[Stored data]
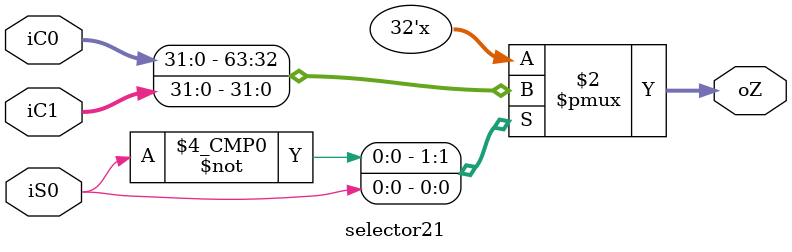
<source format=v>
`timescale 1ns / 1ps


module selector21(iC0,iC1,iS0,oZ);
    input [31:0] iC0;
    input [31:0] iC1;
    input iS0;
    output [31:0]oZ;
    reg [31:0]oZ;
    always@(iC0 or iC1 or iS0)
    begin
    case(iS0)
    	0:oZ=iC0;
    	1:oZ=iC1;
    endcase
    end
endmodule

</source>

==

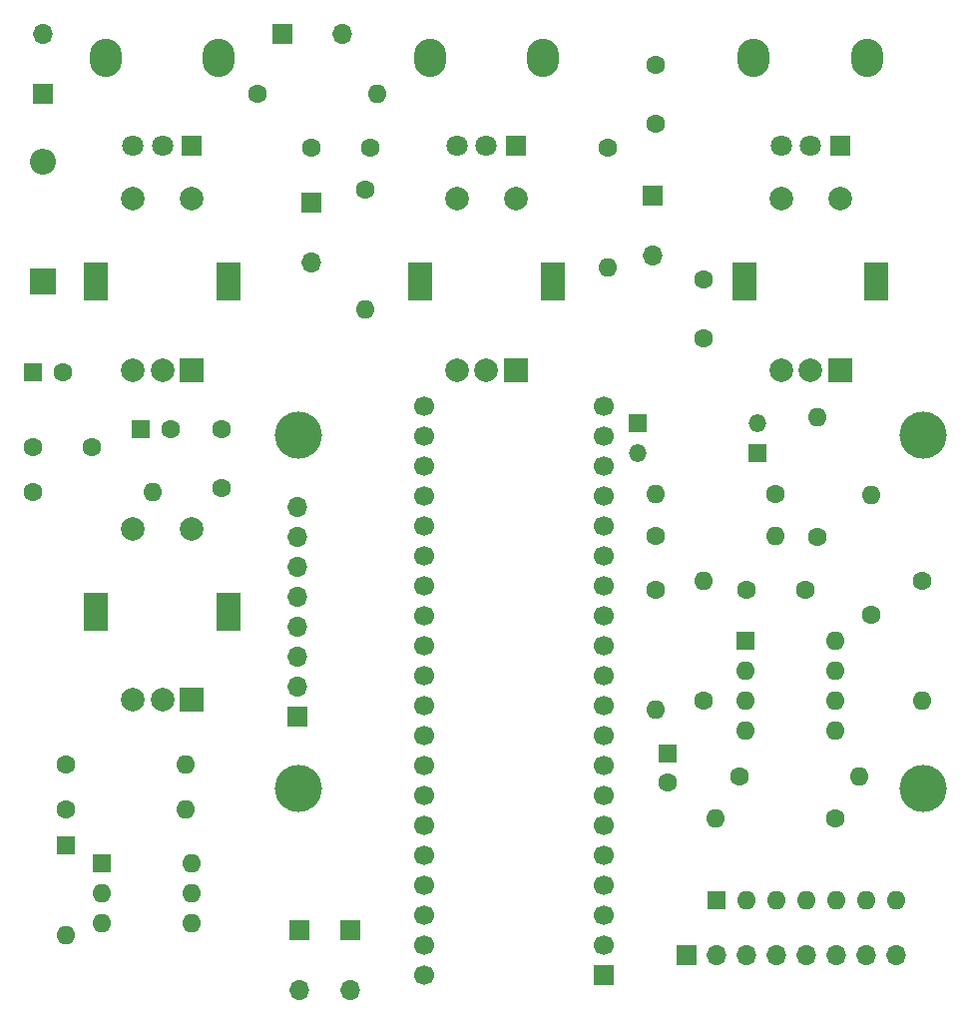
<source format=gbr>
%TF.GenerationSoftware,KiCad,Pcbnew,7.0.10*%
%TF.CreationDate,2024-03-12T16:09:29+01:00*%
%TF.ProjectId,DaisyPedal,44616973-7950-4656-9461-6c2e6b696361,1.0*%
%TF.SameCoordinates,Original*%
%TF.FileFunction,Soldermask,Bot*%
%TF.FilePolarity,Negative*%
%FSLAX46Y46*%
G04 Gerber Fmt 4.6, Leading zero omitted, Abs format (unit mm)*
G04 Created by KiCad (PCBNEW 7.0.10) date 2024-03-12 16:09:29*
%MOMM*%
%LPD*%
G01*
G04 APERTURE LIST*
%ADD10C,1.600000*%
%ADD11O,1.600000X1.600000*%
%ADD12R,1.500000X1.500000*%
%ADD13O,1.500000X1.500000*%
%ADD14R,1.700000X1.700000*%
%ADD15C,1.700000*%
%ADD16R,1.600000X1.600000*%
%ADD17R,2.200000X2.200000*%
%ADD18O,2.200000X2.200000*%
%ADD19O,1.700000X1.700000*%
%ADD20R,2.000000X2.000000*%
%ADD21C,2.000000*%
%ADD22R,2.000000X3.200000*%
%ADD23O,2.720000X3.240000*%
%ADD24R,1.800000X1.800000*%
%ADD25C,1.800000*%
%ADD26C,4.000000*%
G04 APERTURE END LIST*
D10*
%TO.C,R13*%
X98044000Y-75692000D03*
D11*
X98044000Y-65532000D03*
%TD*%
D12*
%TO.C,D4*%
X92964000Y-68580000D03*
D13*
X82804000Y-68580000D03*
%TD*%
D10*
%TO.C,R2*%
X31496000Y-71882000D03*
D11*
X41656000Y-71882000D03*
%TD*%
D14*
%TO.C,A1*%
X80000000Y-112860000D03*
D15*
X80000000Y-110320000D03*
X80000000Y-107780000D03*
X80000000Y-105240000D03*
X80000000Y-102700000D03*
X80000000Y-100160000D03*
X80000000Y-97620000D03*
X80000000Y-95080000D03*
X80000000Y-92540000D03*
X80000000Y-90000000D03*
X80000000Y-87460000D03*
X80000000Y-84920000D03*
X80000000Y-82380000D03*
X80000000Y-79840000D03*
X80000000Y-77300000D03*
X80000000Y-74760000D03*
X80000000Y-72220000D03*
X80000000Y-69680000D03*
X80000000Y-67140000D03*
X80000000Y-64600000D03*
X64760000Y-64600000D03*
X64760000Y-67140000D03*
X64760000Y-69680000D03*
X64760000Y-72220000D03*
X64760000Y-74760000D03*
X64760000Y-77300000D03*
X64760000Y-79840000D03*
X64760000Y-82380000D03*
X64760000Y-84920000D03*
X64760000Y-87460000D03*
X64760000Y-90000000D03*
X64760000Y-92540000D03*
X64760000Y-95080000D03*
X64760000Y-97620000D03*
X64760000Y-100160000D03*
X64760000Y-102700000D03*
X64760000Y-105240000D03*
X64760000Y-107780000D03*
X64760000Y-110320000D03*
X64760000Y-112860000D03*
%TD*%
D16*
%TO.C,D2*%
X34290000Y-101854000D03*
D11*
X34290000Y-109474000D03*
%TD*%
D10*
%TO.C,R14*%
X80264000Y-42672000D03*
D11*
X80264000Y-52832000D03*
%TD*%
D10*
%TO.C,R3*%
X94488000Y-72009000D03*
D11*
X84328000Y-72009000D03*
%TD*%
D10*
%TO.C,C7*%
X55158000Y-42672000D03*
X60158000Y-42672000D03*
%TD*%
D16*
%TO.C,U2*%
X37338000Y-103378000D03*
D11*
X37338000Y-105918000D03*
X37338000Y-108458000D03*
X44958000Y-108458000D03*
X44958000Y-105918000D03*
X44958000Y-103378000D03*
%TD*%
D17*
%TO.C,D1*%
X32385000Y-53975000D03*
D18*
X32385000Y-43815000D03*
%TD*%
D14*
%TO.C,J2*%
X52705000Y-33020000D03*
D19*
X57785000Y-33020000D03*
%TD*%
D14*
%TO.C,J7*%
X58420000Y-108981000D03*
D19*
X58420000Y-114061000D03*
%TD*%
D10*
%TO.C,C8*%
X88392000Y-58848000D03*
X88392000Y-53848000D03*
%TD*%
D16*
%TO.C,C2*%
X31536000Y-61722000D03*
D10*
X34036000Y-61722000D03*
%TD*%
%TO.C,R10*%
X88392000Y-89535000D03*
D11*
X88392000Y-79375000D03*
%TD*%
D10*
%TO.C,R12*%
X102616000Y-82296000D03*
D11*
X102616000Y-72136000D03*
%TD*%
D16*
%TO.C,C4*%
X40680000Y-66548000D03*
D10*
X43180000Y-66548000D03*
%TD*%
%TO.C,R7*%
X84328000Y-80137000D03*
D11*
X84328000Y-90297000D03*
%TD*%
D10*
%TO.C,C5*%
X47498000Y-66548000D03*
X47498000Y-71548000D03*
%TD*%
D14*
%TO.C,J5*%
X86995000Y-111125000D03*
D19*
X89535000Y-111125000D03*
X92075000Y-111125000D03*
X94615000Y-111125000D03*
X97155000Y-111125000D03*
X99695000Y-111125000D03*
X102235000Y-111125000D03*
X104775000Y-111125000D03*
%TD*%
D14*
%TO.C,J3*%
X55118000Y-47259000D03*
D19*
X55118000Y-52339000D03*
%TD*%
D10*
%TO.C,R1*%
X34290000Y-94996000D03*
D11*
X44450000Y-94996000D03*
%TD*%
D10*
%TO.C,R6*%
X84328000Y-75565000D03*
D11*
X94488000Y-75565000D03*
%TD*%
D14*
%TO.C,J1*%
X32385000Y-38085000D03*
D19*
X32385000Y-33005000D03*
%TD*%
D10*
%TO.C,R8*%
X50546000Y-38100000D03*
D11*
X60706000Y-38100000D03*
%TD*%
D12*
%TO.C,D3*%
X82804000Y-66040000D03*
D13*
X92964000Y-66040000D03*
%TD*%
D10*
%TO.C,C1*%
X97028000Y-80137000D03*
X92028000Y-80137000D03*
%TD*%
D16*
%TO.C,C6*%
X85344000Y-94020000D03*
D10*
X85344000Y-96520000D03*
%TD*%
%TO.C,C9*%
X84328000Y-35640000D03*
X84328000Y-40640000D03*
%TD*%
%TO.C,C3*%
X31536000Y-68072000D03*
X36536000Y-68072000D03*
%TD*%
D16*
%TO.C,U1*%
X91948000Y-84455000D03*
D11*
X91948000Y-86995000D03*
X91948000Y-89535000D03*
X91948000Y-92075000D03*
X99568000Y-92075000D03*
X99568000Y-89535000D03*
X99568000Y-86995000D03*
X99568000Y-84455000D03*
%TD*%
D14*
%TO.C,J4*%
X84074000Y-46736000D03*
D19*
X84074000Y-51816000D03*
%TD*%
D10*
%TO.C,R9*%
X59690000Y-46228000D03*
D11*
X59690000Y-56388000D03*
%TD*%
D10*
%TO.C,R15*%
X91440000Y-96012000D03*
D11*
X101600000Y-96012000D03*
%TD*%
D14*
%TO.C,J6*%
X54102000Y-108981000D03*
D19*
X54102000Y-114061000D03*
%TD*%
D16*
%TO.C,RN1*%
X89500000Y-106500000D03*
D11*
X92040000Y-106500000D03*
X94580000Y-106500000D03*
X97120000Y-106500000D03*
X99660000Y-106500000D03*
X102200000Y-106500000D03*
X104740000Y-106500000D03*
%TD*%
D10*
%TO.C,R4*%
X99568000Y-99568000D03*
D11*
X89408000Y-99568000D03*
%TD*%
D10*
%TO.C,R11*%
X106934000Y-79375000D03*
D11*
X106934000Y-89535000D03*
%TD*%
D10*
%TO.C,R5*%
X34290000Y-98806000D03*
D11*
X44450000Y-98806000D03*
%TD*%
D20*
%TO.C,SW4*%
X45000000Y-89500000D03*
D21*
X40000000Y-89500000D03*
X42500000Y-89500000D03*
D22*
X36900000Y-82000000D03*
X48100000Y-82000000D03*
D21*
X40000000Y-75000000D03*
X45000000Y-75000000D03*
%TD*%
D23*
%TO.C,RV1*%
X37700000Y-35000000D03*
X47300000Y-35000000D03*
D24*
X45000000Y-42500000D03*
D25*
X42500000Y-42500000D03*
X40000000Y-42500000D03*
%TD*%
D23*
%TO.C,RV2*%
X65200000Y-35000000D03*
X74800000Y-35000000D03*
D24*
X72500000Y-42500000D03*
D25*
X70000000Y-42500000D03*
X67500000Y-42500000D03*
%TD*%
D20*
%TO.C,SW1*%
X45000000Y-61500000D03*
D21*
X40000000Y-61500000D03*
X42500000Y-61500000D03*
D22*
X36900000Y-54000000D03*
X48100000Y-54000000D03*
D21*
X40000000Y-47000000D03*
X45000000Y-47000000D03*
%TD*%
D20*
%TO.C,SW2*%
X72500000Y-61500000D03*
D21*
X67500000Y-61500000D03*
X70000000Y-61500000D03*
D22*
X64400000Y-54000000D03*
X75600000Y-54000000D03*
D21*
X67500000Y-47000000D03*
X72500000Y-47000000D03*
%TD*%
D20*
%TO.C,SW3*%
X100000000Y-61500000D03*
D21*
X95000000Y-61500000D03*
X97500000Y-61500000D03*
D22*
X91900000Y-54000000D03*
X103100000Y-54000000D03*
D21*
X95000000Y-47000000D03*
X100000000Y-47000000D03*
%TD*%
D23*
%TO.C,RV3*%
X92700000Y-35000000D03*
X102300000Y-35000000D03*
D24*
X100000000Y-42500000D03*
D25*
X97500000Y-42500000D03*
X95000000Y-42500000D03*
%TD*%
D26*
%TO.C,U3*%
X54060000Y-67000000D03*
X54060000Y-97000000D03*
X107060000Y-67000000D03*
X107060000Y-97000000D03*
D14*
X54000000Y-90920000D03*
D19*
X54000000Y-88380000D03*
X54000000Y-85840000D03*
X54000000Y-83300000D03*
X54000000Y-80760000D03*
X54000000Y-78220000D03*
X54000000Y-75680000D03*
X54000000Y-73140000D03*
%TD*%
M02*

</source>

- **YOUR OBJECTIVE**
Using the data above, count the lines where "KiCad" appears. Reply with the number only.

- **ANSWER SPACE**
2